The main conclusion is that with a 33%-penetration of renewable energy in California, it is economically equivalent to pay 5 US$ cents/kWh to a new PV plant and 10 US$ cents/kWh to a STE plant with storage. Moreover, this difference increases along with the share of renewable energy.

The results of the study clearly show that STE with storage has a higher marginal operational value than PV and that the relative value may increase slightly with increased PV penetration. As shown in Figure 2, the operational value in reduced generational costs for PV in a 33% RPS case is $31.9 USD/MWh and for STE is $46.6 USD/MWh; while in a 40% RPS case, the operational value is $29.8 USD/MWh for PV and $46.2 USD/MWh for STE. A significant portion of STE value appears to be derived from its ability to provide firm system capacity.

The current power market design rules are being revised in many countries, particularly in the EU. In this context, “flexibility products” could be defined with the system operators for different kinds of services where the value of dispatchability would be reflected.

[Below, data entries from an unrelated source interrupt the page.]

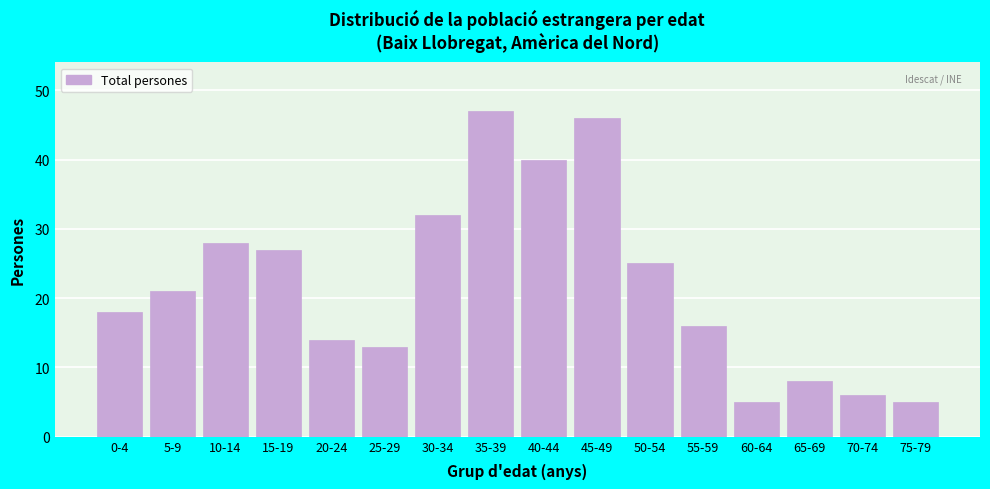

Reading right to left, what are all the values shown in this chart?

5	6	8	5	16	25	46	40	47	32	13	14	27	28	21	18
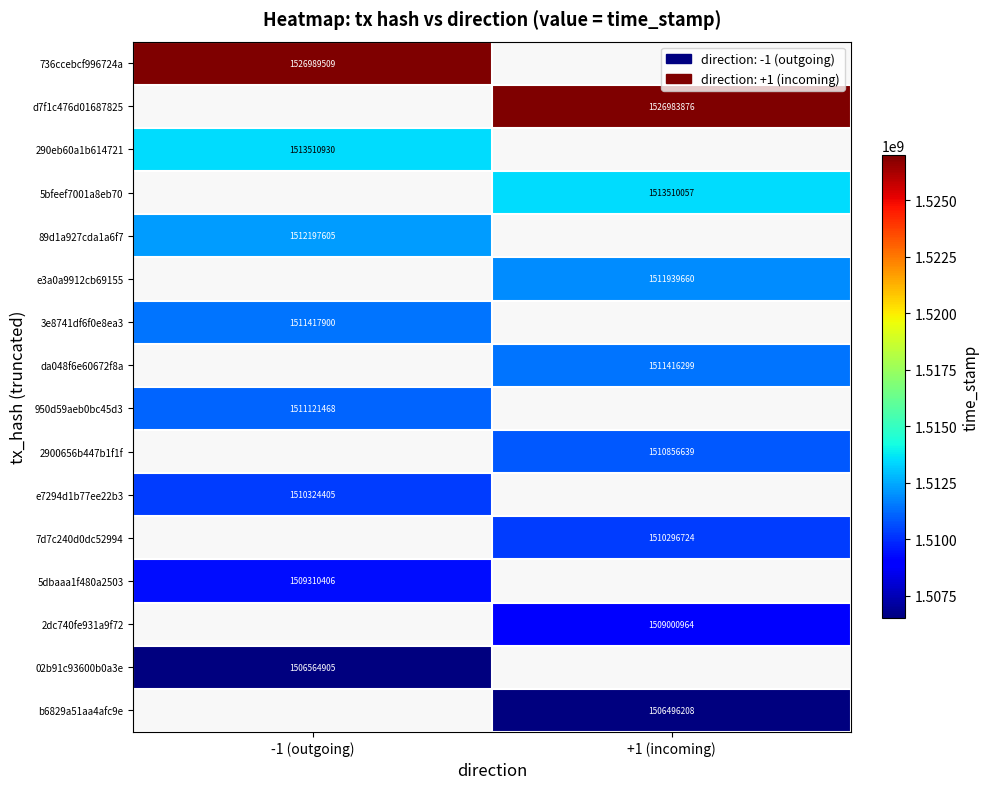

Is it true that 2900656b447b1f1f equals 2129653417 at +1 (incoming)?

False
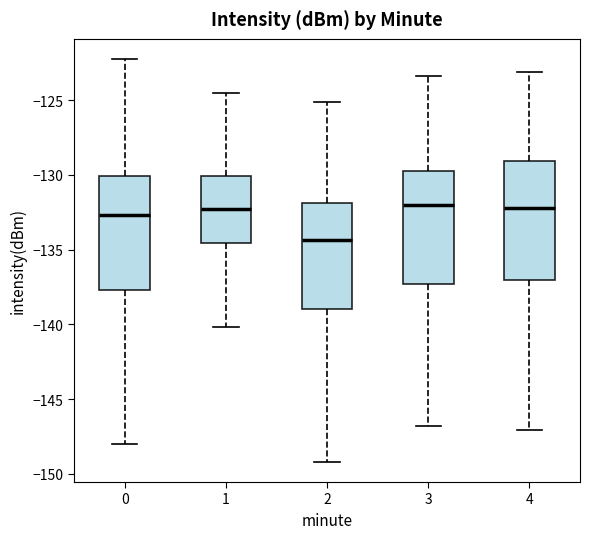

Reading left to right, transcribe this box plot: for each box, give where its median line is, the range the box spans, and where its two whiskers end, as read against the y-axis. The values are not printed on the chart, so give them approximately, as read against the axis.

0: median -132.5, box -137.5 to -130.0, whiskers -148.0 to -122.5
1: median -132.5, box -134.5 to -130.0, whiskers -140.0 to -124.5
2: median -134.5, box -139.0 to -132.0, whiskers -149.0 to -125.0
3: median -132.0, box -137.5 to -130.0, whiskers -147.0 to -123.5
4: median -132.0, box -137.0 to -129.0, whiskers -147.0 to -123.0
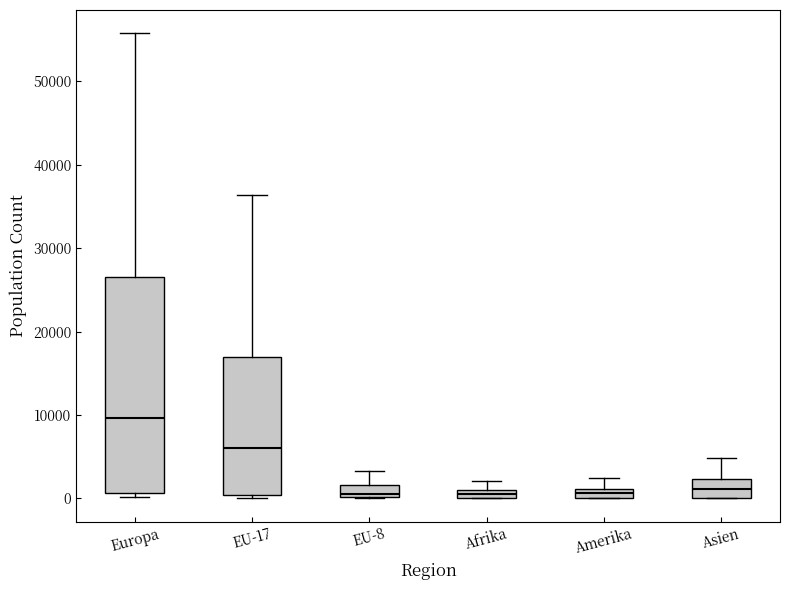

Which box is the tallest, from its lower edge to its upper edge?

Europa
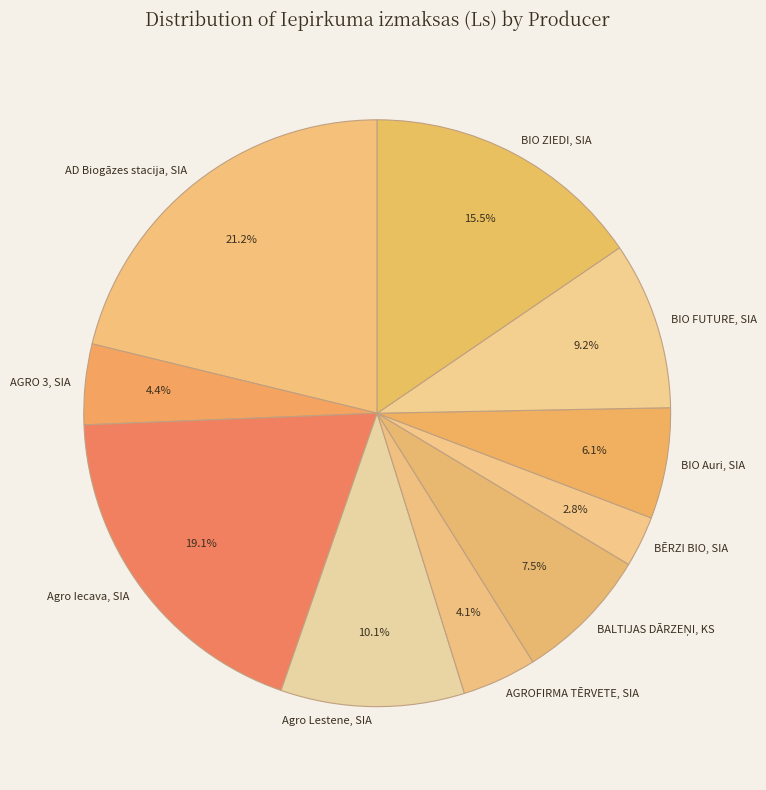

True or false: Agro Iecava, SIA accounts for 33% of the total.

False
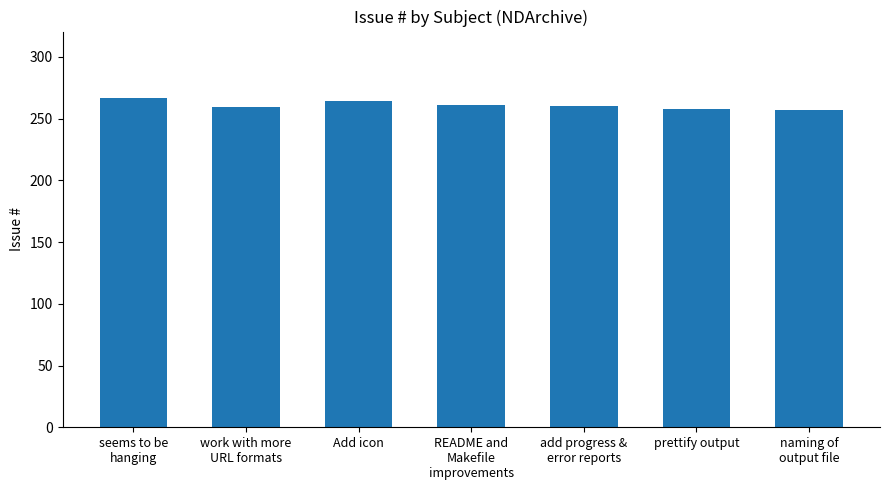

The chart shows a value of 362 at seems to be
hanging. True or false?

False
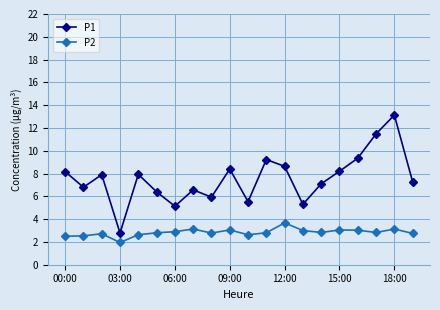

List the series in order of their peak value, lowest first.

P2, P1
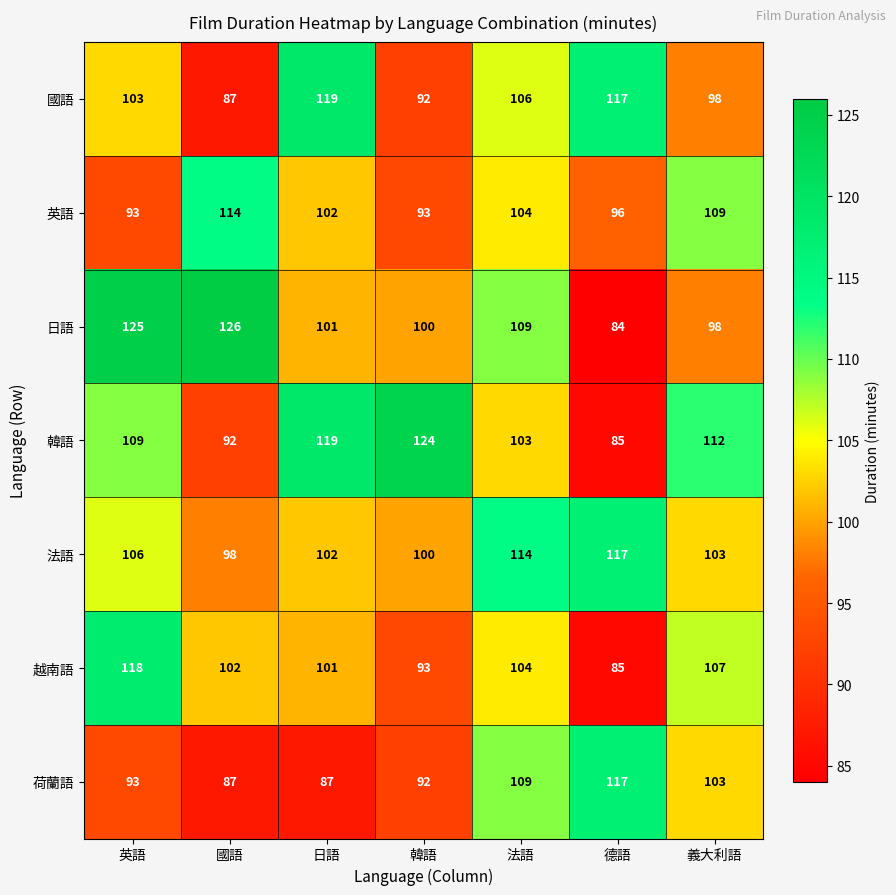

The 越南語 series shows 93 at 韓語. True or false?

True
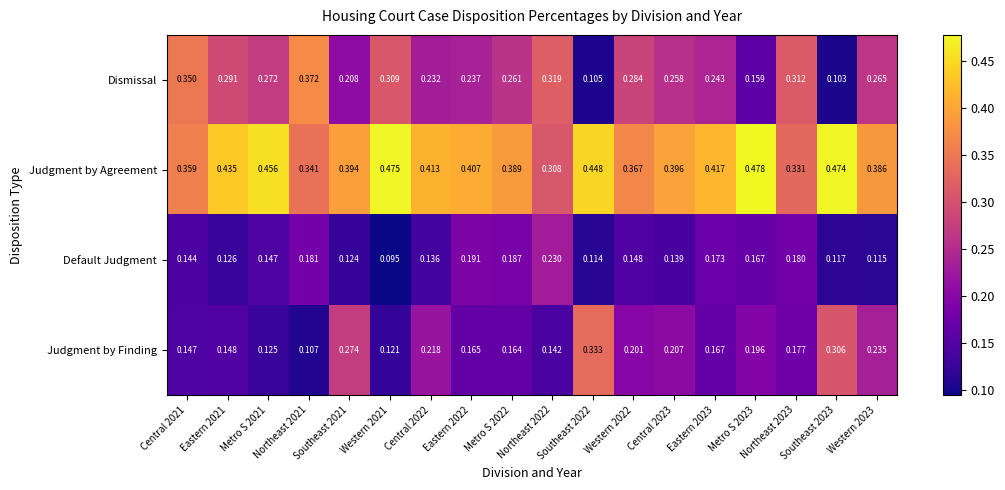

What is the total value across all series at Southeast 2022?

1.0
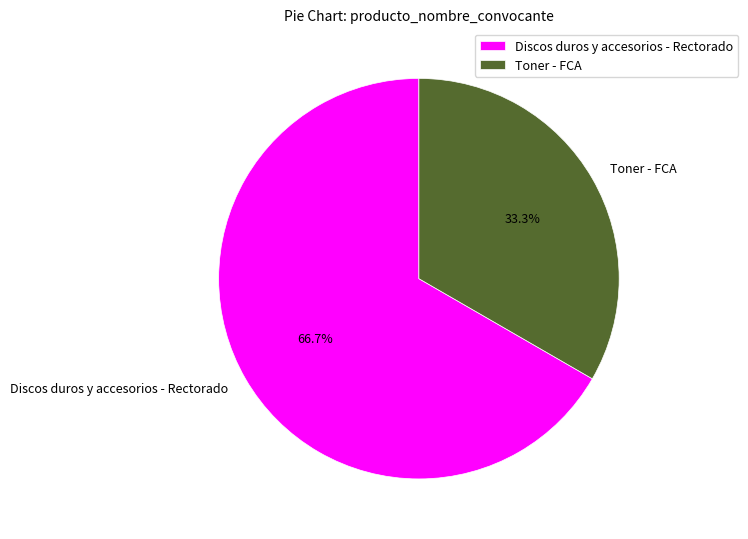

What is the smallest slice in the pie chart?

Toner - FCA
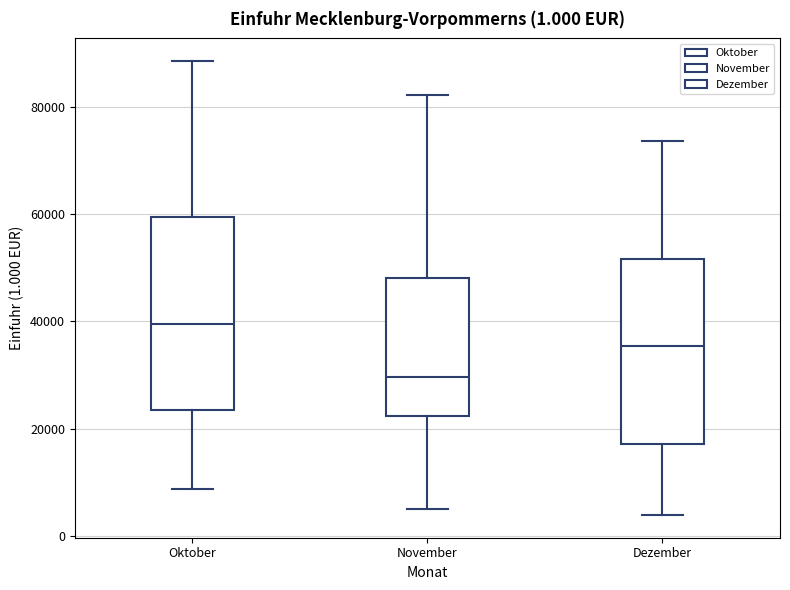

Which box has the highest median line?

Oktober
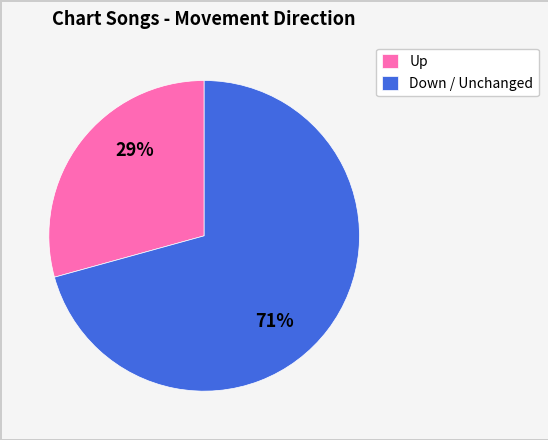

To the nearest percent, what is the combined percentage of Up and Down / Unchanged?

100%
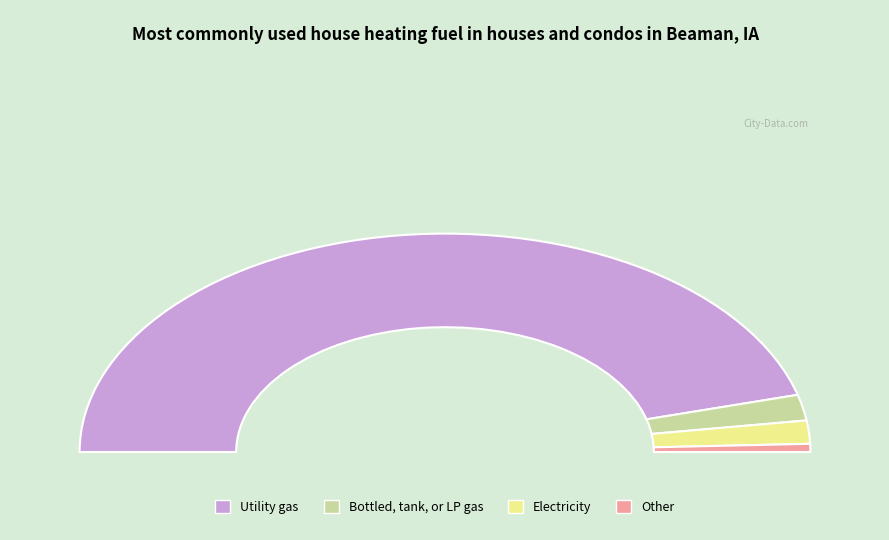

What percentage do 38 and 38 together represent?

9.6%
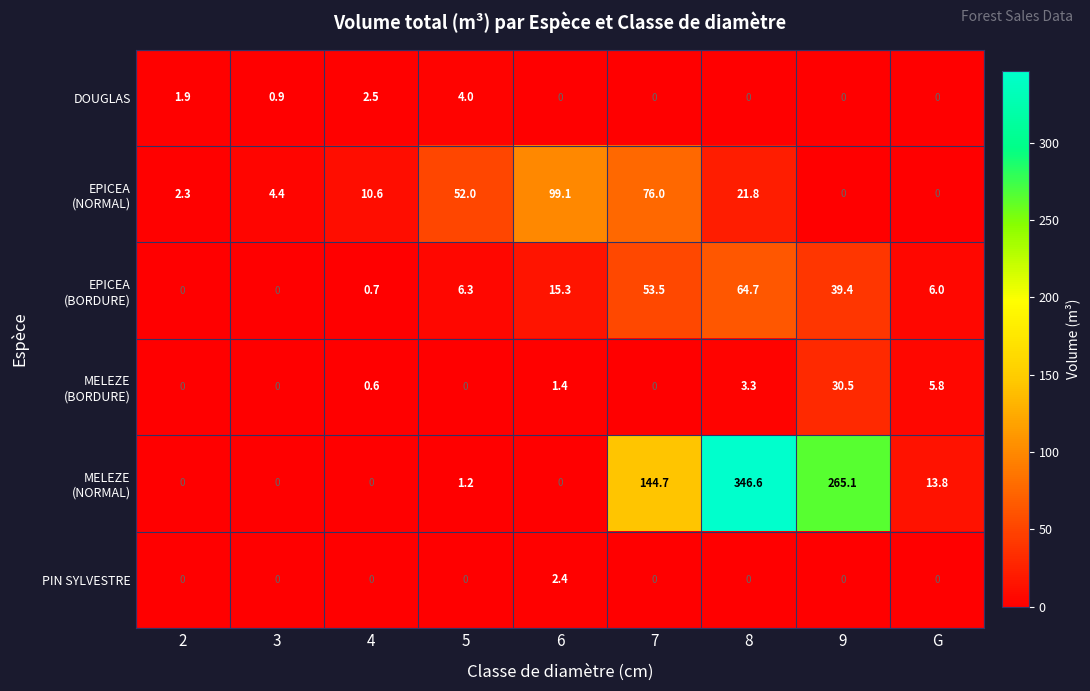

What is the spread (max minus min) of values at 3?

4.4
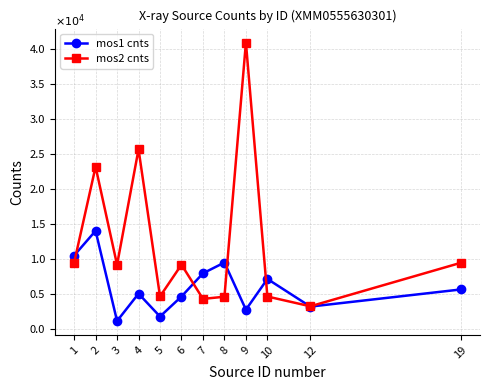

Is it true that mos1 cnts equals 1774.0 at 5?

True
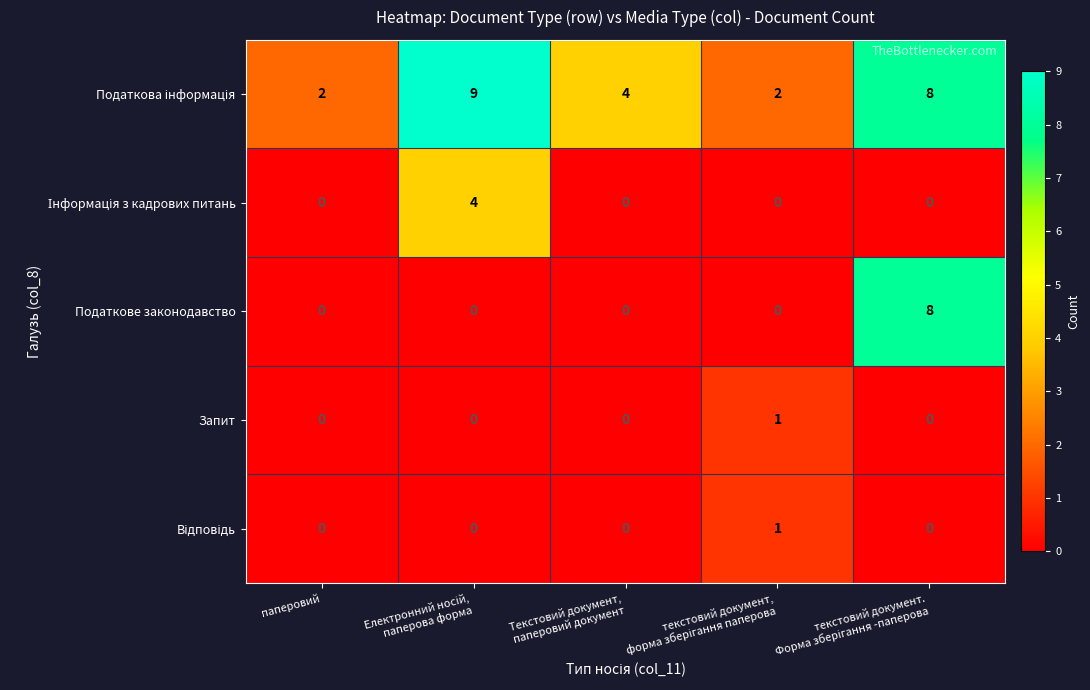

Is it true that Запит equals -1 at паперовий?

False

In case a future market design would fall short of changing its rationale compared to the current one, it will be up to regulators and system planners to duly assess the value rather than just using the pure marginal cost approach, so as to make the energy model transition sustainable, efficient and also affordable.

The technologies that deliver this added value, such as STE plants, cannot yet do it at large neither in Europe, nor worldwide. The reason for that is common sense: neither were these plants designed for it, nor does the electricity market design offer a specific segment where RES generation technologies can compete for firm deliveries on demand.

Last but not least, due to their respective low market volume, flexible RES technologies have already achieved a substantial, but slower cost reduction curve compared to non-flexible RES technologies.

The conclusion in DNV-GL’s CSP optimization report carried out for the California Energy Commission states clearly that STE coupled with thermal energy storage can improve both economics and technical performance of the system:

  • Less fossil fuels used for shifting solar power to high-value evening hours
  • Significant system cost savings for system control and load-following
  • Less variability in power system
  • Hedging against solar forecast errors

STE plants can cover a wide range of needs:

  • Peaker: with 2-3 hrs of storage – designed to quickly provide power (or decrease power) to the grid as needed to balance the intermittency of PV and wind
  • Intermediate: with 5-8 hrs of storage – designed to provide power in the early morning and evening as well as during some periods of the day
  • Baseload: with 10-17 hrs of storage – designed to provide power 24 h/day

The following figure shows the example of Solana plant in Arizona and how it can meet various system operator needs:


Figure 3: STE Flexibility: Dispatching Power when Most Needed. Source: Abengoa Solar

This plant contributes to the supply of the demand during the long summer peak while in winter electricity can be dispatched during the early morning and evening peaks. This example clearly shows that value for the system is far beyond the generation cost.

[1] Jorgenson, J., P. Denholm and M. Mehos (2014), Estimating the Value of Utility-Scale Solar Technologies in California under a 40% Renewable Portfolio Standard, NREL/TP-6A20-61695, May.